Beautiful, interesting and thought-provoking artwork was seen from artists across South Africa at the 31st annual Thami Mnyele Fine Arts Awards hosted in Birchleigh last week Saturday.
Named after murdered resistance artist Thamasanqa Mnyele, who believed art has a social responsibility and can be a voice for people, this flagship project of the City of Ekurhuleni gives a platform to artists to reflect the world in which they live.
A total of 446 entries were received for this national competition.
Judges, who had the difficult task of choosing only one winner for the eight prizes, included Avitha Sooful (artist and lecturer at the University of Pretoria), Muntu Vilakazi (last year’s first prize winner), Lekgetho Makola (professional photographer), Sara Hallat (arts administrator) and Nkululeko Khumalo (artist and lecturer at Vaal University of Technology).
“The works we selected for this year’s awards are intriguing works that beg for attention in the way in which they were constructed,” a report from these judges read.
The first prize of R100 000 was awarded to Mlamuli Zulu from Ulundi, KwaZulu-Natal, for his mixed-media installation titled “Lost and Found Dead”.
The Ekurhuleni prize, worth R60 000, went to Roodekop in Germiston’s Charles Mphalele for a breathtaking photo of a woman titled “Legacy Series – Ukholo Lwam”.
Candice Kramer from Melrose in Johannesburg walked away with the coveted Lizamore and Associates Solo Exhibition and Mentorship prize. She will receive mentorship for six months and a solo exhibition.
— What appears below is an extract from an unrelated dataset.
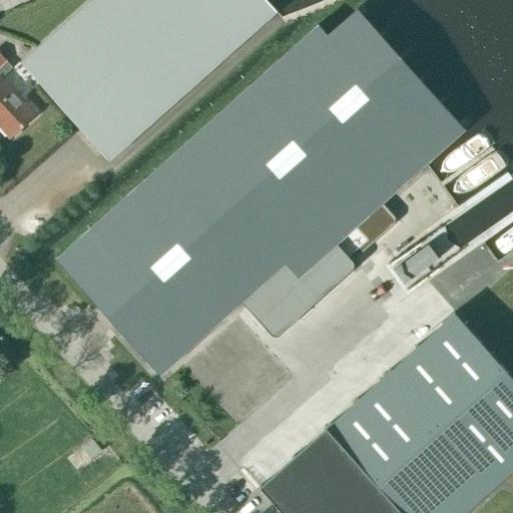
[(89,0),(20,62),(108,161),(276,12),(277,11),(266,0),(89,0)]
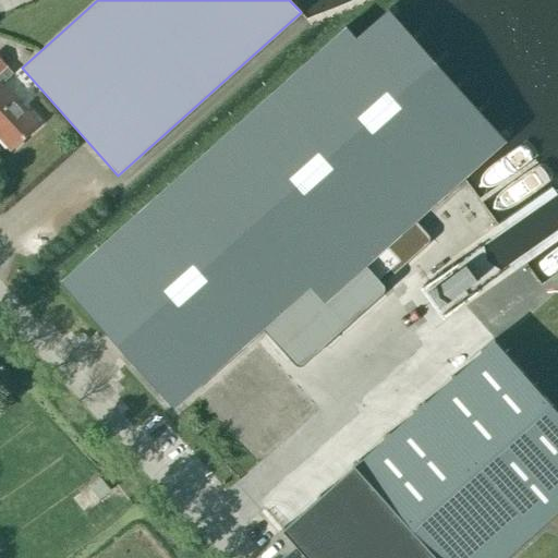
[(355,38),(346,27),(60,281),(172,408),(311,286),(325,301),(463,178),(505,141),(388,10),(355,38)]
The four merit award winners, who each won R20 000, also included Kramer, for her copper work titled “Reflection”.
The other winners were Helen Lotters from Pretoria for her detailed embossed work on paper titled “An Infinity of Thought”, Patrick Rulore from Hammanskraal for a realistic painting titled “The Shoe Repairer” and Aleza Pienaar from Johannesburg for her life-sized sculpture called “Stir Milk Buckets”.
The judges also saw potential in Philani Mhlungu from Soweto who received the Honourable Mention Award worth R15 000 for his powerful sculpture titled “Wonder/Remember Marikana 34”.
“I’d like to congratulate every artist who participated,” head judge Sooful said. “We saw the work of visionaries, who created art about topics nobody wants to talk about and made it digestible.”
Kempton Park art enthusiasts can view the winners’ work at an exhibition at the Coen Scholtz Recreation Centre in Mooifontein Road, Birchleigh North, until October 13 between 10am and 4.30pm. Other contestants’ work are also on display.